We are constantly told to stretch, either that or I'm constantly nagging my clients to stretch! But is it necessary?
Benefits of stretchingMost aerobic and strength training programs inherently cause your muscles to contract and flex. That's why regular stretching is a powerful part of any exercise program. Consider this - Stretching increases flexibility. Flexible muscles can improve your daily performance. Tasks such as lifting packages, bending to tie your shoes or hurrying to catch a bus become easier and less tiring.
- Stretching improves range of motion of your joints. Good range of motion keeps you in better balance, which will help keep you mobile and less prone to falls — and the related injuries — especially as you age.
- Stretching improves circulation. Stretching increases blood flow to your muscles. Improved circulation can speed recovery after muscle injuries.
- Stretching can relieve stress. Stretching relaxes the tense muscles that often accompany stress.
Some studies indicate that stretching helps prevent athletic injuries as well. However, this finding remains controversial. Other studies don't support stretching as a way to prevent injury. I am however, still in "camp stretch". From my many years of experience in dealing with a large number of people with flexibility issues that lead to bigger injuries, I think everyone should take 5-10mins every day to stretch.
The following are some really beneficial stretches. Considering the average Australian sits at desk for almost 38 hours a week, if not more, these will help with lengthening the muscles that are shorten through excessive sitting or just poor posture.
Hip Flexor Stretch:- Start Position
Kneel with your right knee on the ground and your left knee up (see diagram). Pelvic Neutral Anchor your scapulas. Chin gently tucked and neck lengthening upwards. If you need to, steady yourself by resting one hand against the wall or on a chair back. Navel to spine and breathe in. (Breathing out): clench your right buttock & lean forward while keeping torso and pelvis upright. (Breathing in): maintain navel to spine and at the same time, return to the start position. Try 30 secs on each leg
Arm Openings:- Start Position Lie on your side with your head on a pillow, and knees and hips at about 45 degrees from straight. Place a tennis ball between your knees, and stack each joint directly over the other, (ankles, knees, hips and shoulders). Don't let your waist sink to the ground. Arm Openings:- Action Breathe in and lengthen through the spine. Zip and hollow strongly, and breathe out. Apply the scapular anchor, and (breathing in), lift the upper arm up and over behind your back. Do not force it. Follow your hand with your eyes. Concentrate on keeping the pelvis and lower legs absolutely still. Breathe out as you bring the arm back around to its start position.
Psoas Stretch:- Start Position From the Relaxation Position, bring your left leg up and clasp it at the knee. Pelvic neutral! Anchor the Scapulas! Psoas Stretch:- Action Breathe in, then zip and hollow. While breathing out, slowly stretch your right leg out along the floor. Breathe in, and maintain zip and hollow.
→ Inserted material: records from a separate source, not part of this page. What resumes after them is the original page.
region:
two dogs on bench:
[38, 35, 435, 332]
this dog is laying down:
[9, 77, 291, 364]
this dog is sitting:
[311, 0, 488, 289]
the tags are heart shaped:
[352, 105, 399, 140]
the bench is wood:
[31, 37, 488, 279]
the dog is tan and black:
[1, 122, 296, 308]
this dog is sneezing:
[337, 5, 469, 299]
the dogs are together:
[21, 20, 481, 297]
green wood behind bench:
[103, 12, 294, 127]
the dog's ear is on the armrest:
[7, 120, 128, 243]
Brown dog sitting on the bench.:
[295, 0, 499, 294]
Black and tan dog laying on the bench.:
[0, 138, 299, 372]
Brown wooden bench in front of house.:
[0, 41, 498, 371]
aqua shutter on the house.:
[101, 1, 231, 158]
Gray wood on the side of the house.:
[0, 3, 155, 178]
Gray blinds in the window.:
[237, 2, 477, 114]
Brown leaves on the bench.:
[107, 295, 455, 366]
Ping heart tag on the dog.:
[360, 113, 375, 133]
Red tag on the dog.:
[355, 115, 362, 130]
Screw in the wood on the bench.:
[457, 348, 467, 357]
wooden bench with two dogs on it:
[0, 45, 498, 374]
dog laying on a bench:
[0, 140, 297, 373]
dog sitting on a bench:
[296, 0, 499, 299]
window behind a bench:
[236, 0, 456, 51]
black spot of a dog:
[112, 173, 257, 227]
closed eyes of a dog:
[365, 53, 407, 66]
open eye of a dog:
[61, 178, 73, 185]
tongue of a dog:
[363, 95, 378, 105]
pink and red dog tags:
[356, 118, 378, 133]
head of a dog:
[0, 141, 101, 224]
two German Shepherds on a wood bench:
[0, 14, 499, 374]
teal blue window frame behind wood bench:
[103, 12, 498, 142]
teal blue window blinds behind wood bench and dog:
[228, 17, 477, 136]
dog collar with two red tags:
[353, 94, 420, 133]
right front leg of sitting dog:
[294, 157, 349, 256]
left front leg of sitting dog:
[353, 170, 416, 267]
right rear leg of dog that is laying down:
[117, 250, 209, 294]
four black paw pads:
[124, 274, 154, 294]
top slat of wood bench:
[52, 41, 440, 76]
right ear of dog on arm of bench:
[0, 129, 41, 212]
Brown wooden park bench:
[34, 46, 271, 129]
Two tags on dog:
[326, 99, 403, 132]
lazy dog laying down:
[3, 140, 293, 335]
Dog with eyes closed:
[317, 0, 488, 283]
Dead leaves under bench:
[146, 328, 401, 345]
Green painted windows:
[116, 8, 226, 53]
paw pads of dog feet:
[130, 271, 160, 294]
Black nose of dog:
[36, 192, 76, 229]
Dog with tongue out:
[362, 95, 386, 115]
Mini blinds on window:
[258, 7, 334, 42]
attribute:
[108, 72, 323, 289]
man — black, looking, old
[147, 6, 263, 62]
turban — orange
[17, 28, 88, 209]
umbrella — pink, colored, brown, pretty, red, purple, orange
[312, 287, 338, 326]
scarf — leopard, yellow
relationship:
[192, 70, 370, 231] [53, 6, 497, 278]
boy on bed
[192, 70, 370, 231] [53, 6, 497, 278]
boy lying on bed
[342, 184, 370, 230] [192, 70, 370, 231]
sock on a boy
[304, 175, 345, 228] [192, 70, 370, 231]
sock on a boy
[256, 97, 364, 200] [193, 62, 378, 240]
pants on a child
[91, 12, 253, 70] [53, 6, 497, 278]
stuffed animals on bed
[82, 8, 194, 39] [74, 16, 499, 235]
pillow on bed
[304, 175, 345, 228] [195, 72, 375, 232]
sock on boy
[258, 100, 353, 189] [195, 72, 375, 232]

While breathing out, bring your right leg back to the start position. Repeat twice each side.
Hamstring stretchLie down on your back Bring your right leg up, and place a loop of rope or a theraband as shown in the diagram. (Note the position of the arms). Hamstring Stretch- Action Breathe in wide and full. Zip and hollow, maintain pelvic neutral. Breathe out and at the same time, slowly straighten the leg into the air. Now breathe normally. Hold for 20 seconds. Maintain pelvic neutral. Repeat 3 times each leg.